Barbara Harris (Ellen Andrews), Jodie Foster (Annabel Andrews), John Astin (William Andrews), Marc McClure (Boris Harris), Sparky Marcus (Ben Andrews)


Plot

Housewife Ellen Andrews and her 13 year-old daughter Annabel have a heated breakfast-table argument. Separately but simultaneously, both wish that the other could be in their body for a day just to know what it was like and both are startled when the wish comes true. In Ellen’s body, Annabel is left with having to do the housework, while in Annabel’s body, Ellen has to survive an entire day at school. In both instances, events plunge wildly out of control.


The 1970s was a time when Disney’s animation output was at its lowest ebb ever and the studio was surviving by a constant output of live-action films – the mostly banal likes of the Dexter Reilly, the Witch Mountain and the Herbie films. Freaky Friday is one of the inspired joys to emerge during this era.

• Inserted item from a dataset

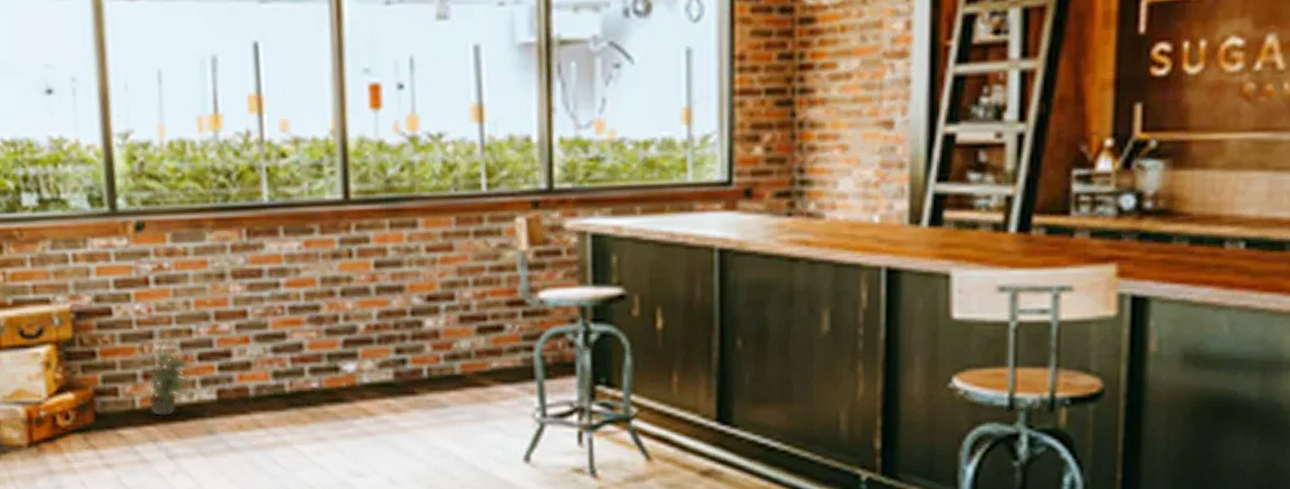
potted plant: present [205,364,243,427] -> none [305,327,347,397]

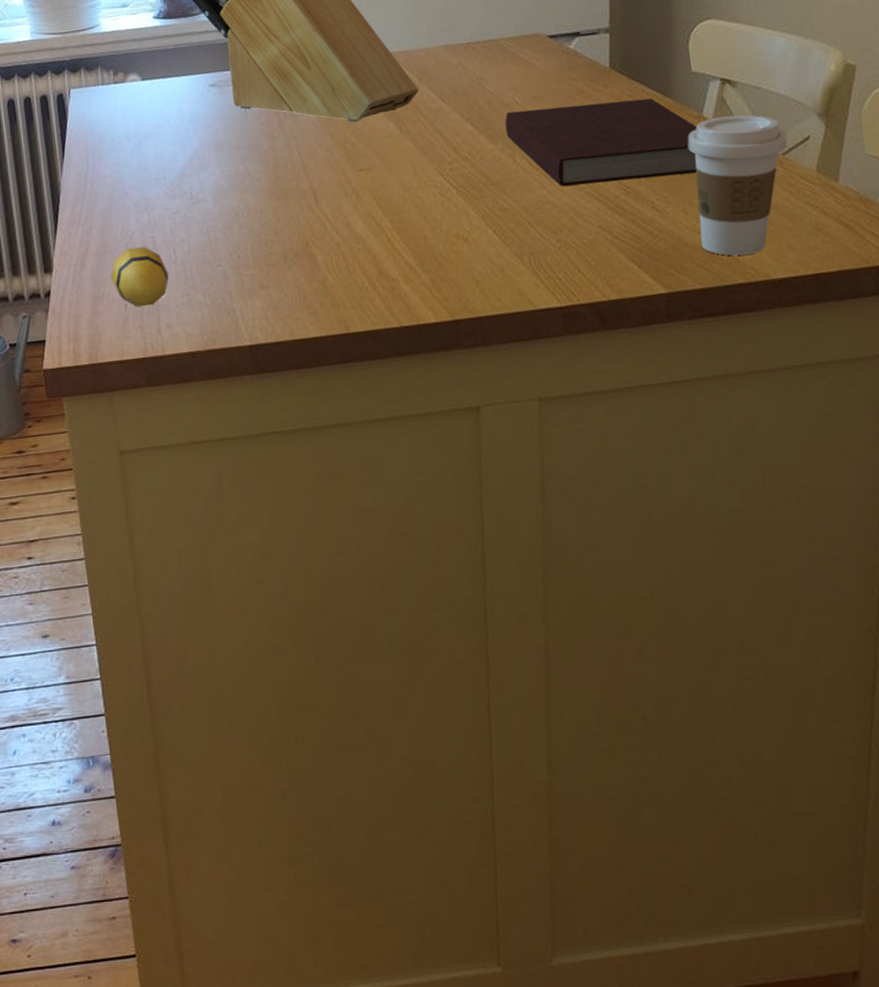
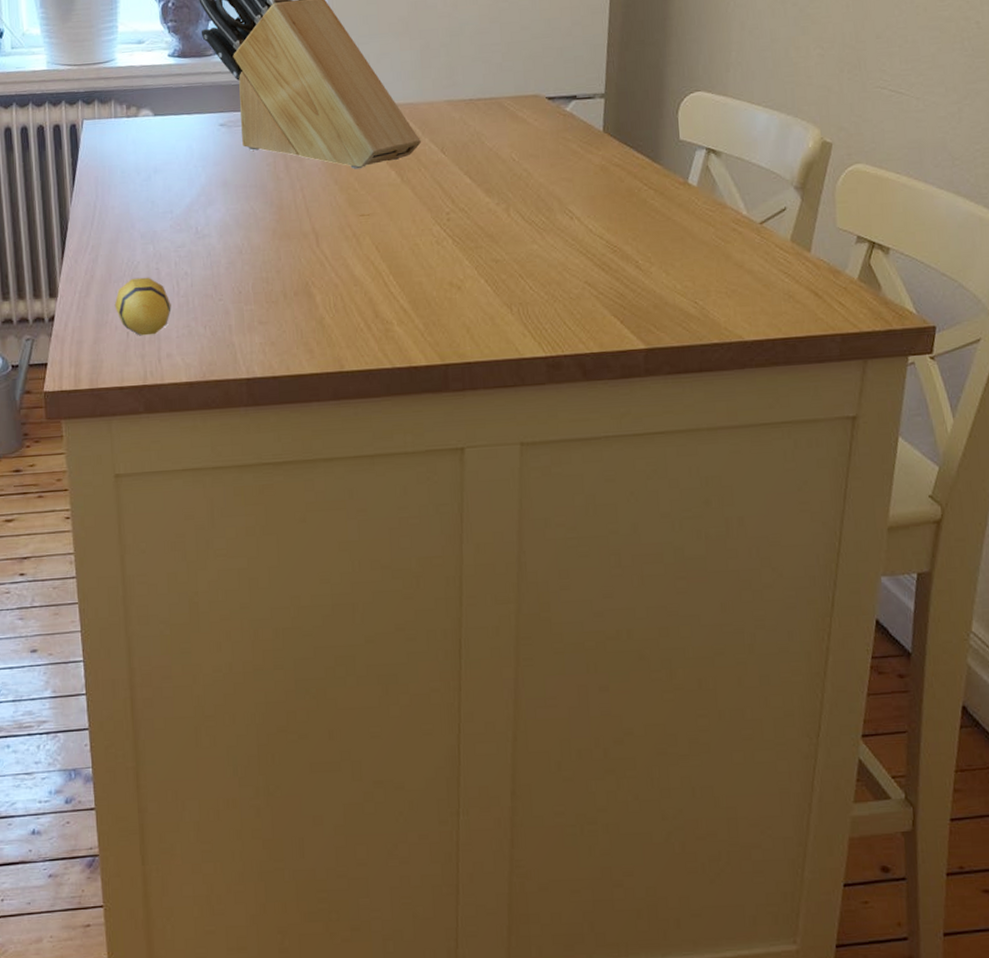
notebook: present [504,98,698,186] -> none [501,162,682,242]
coffee cup: present [687,115,788,256] -> none [672,183,766,317]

Plotwise it is a lightweight variant on the familiar bodyswap comedy of 1940s, with films like Turnabout (1940) and Vice Versa (1948), but it comes with considerable slapstick liveliness. (For more of an overview of the genre see Bodyswap Films).

For once in these bodyswap comedies, the two central performers have combined to closely tie their mannerisms together. The joy of the film is Barbara Harris’s boisterous performance. She has the ability to make the activities of a roaming false eyelash into something side-splitting. Her sly preening to the audience – persuading Marc McClure to drive: “In the very least I’m a fruitcake, but what kind of a person are you to let a fruitcake drive a car?” – is wonderful. It is a truly great shame that Barbara Harris seems to have entirely vanished from the acting profession today. Jodie Foster, who had just come from the success of Taxi Driver (1976) and only age fourteen, gives a fine performance too.

(l to r) Daughter Jodie Foster and mother Barbara Harris swap bodies in Freaky Friday (1976)
(l to r) Daughter Jodie Foster and mother Barbara Harris swap bodies

The film is full of so many droll, witty deadpan gags – just the image of housewife Barbara Harris skateboarding down the driveway before her bewildered husband John Astin. There are a number of rather entertaining slapstick scenes with out-of-control washing machines and an electric typewriter that manage to blow up a whole classroom. Although by the climactic chase where several cop cars in predictable Disney fashion take to the air, get triangularly compacted and bifurcated by crashes into walls, and Jodie Foster takes to the air on a set of water-skis, things get a little over-the-top even for this.

Disney later remade the 1972 Mary Rogers book three times:- as a tv movie Freaky Friday (1995) with Shelley Long and Gaby Hoffmann in the mother-daughter roles; an amiable cinematically-released remake Freaky Friday (2003) with Jamie Lee Curtis and Lindsay Lohan in the respective roles; before the story was adapted into an off-Broadway musical in 2016 and this was filmed for the Disney Channel as Freaky Friday (2018) with Heidi Blickenstaff and Cozi Zuehlsdorff as mother and daughter.

Freaky Friday was the highpoint of tv director Gary Nelson’s career. Nelson next made the flop Disney science-fiction outing The Black Hole (1979) and Cannon’s Allan Quatermain and the Lost City of Gold (1986). The rest of Nelson’s work has been in television.